What to produce: Copy the stretch from the line containing "How much of" through the end of the rows, swapping "chart" for "graph" and changing nothing else. Leave the pictures out.

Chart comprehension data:
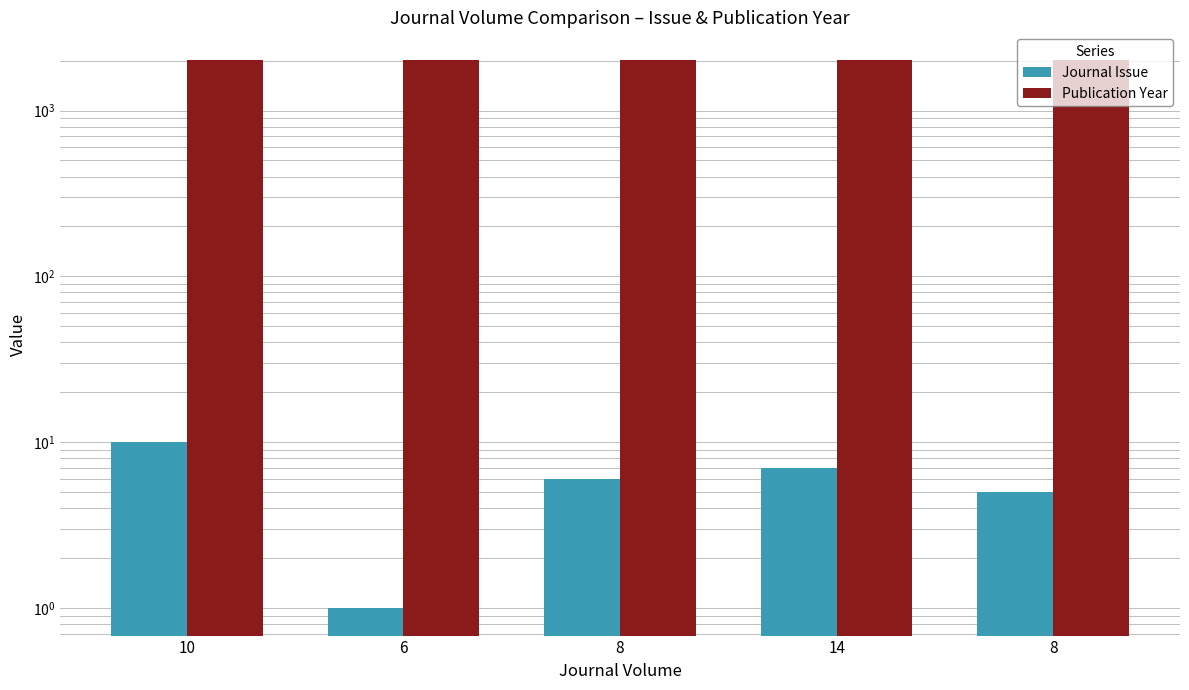

Are the bars grouped side by side (vs. stacked)?

Yes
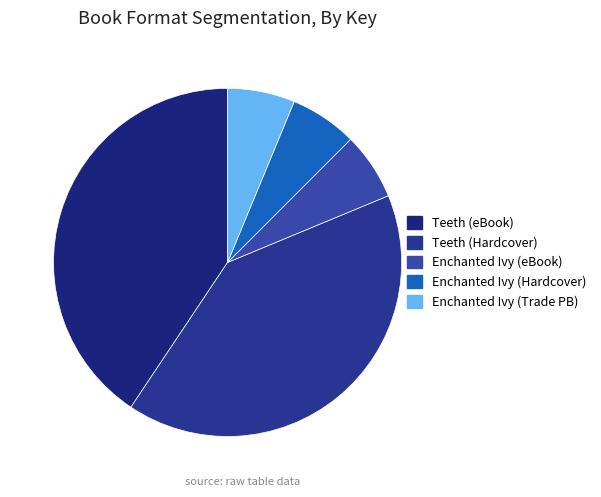

How many slices are in this pie chart?

5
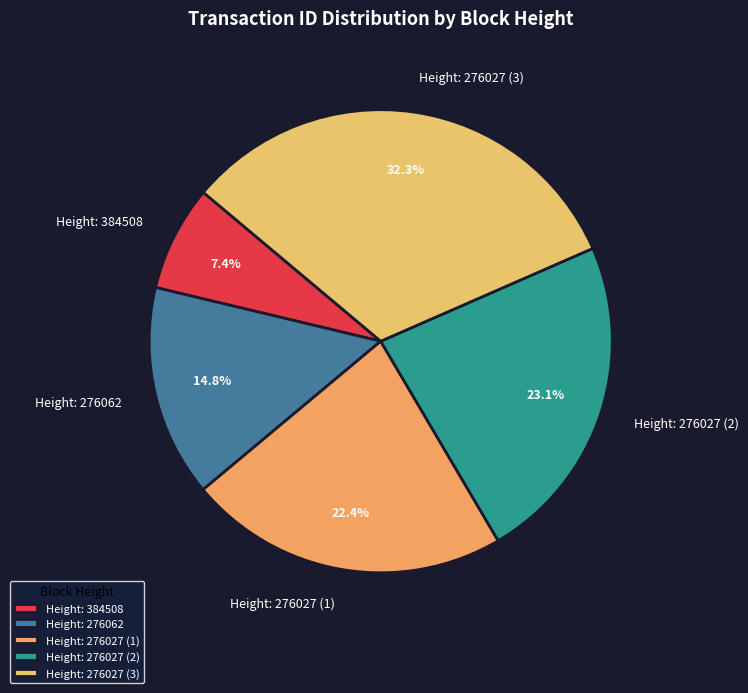

How much of the chart is everything except Height: 276027 (3)?

67.7%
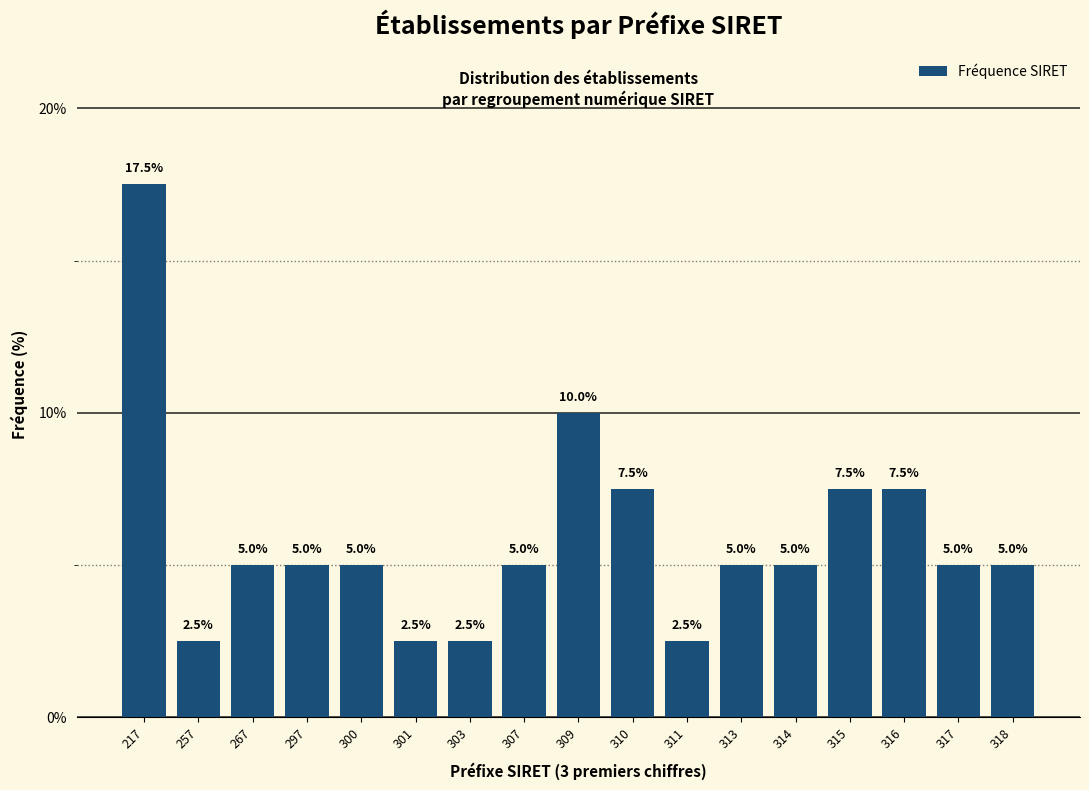

Reading left to right, transcribe all the data shown in this chart.

17.5	2.5	5.0	5.0	5.0	2.5	2.5	5.0	10.0	7.5	2.5	5.0	5.0	7.5	7.5	5.0	5.0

Exercise result:
How much of the graph is everything except Height: 276027 (3)?

67.7%

Reading left to right, transcribe all the data shown in this graph.

17.5	2.5	5.0	5.0	5.0	2.5	2.5	5.0	10.0	7.5	2.5	5.0	5.0	7.5	7.5	5.0	5.0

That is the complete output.